By the subsequent 12 months she was averaging a seizure a day, weighed simply 90 kilos, and had pores and skin lesions throughout her physique. Docs had been mystified, and as Younger-Medcalf continued to develop weaker, she was terrified that no matter was inflicting this is able to in the end kill her.

Then in mid-2011 a KHOU report on Houston’s radioactive faucet water caught her consideration. She did a case examine in her UH-Clear Lake hydrology class, evaluating Houston water with that in her household’s effectively, which had been described as “pristine” once they purchased the home.

 

Metallic particles, seen to the bare eye, floated within the water. “My professor checked out me and stated, ‘That’s steel. It’s important to get examined for steel, as a result of that will be the place your seizures are coming from.’”

Ingesting heavy metals reminiscent of mercury, lead, and arsenic can harm the mind, kidneys, and different organs, in addition to the composition of your blood, in response to the National Institutes of Health. When she had her bloodwork performed, Younger-Medcalf examined constructive for 19 of 21 heavy metals.

That very same 12 months she started knocking on her neighbors’ doorways to warn them that she believed the water they had been consuming may give them most cancers or different well being issues. “The primary time I had two doorways slammed in my face,” she says. “They stated, ‘You’ll by no means get something performed,’ and I’ll always remember, I stated, ‘Nicely, you don’t know me, as a result of I’m not giving up.’”

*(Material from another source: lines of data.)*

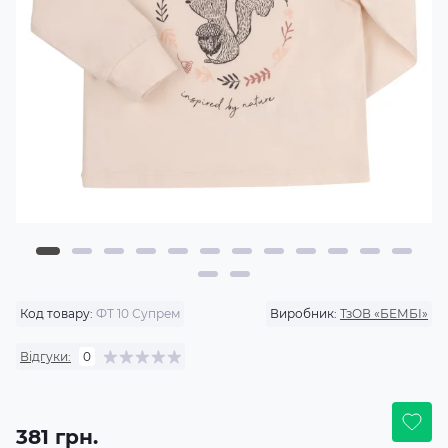
Код товару:
ФТ 10 Супрем
Виробник:
ТзОВ «БЕМБІ»
Відгуки:
0
381 грн.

Her household, who’d already modified their water supply, moved in 2013, and the financial institution foreclosed on the home the subsequent 12 months, about the identical time that Harris County reached a settlement for greater than $20 million with two of the businesses sued over the waste pits. Younger-Medcalf acquired her bachelor’s diploma and started working for the San Jacinto River Coalition, which educates the general public in regards to the waste pits, and in 2015 she began THEA, all of the whereas knocking on doorways. Slowly she realized that almost everybody on the town had skilled comparable well being issues. She began lobbying lawmakers, and joined a class action lawsuit alleging negligence in opposition to McGinnes and Waste Administration, two of the businesses that beforehand owned the pits, in 2016.

In October 2017 Environmental Safety Company regulators announced plans to take away the poisonous contents of the pits completely. The EPA is slated to start a $115 million web site remediation by late 2021.

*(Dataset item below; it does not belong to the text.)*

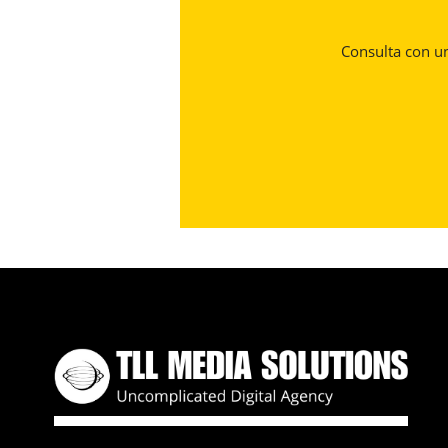
Consulta con un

Now the individuals who as soon as doubted Younger-Medcalf attend her month-to-month conferences, and he or she represents them in quarterly conferences with the EPA, speaking with public officers to push for milestones within the cleanup course of, like FEMA shopping for out her former neighbors from their dioxin-polluted properties over in Channelview. She additionally advocates for Fifth Ward residents dwelling close to the Union Pacific contamination web site, which left the bottom there saturated with creosote.

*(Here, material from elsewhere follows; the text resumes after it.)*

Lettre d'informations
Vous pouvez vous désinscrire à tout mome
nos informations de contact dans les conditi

At these conferences with EPA and different authorities officers, she’s typically the one girl within the room, positively the youngest, and definitely the one billboard mannequin. She performs that to her benefit.

“I’ve completely been in conditions the place persons are like, ‘Who’s this little woman? Who’s this blond?’” she says. “I sit again and go, ‘That’s wonderful, they will suppose that,’ and after I open my mouth and I do know what I’m speaking about, they may have a distinct opinion.”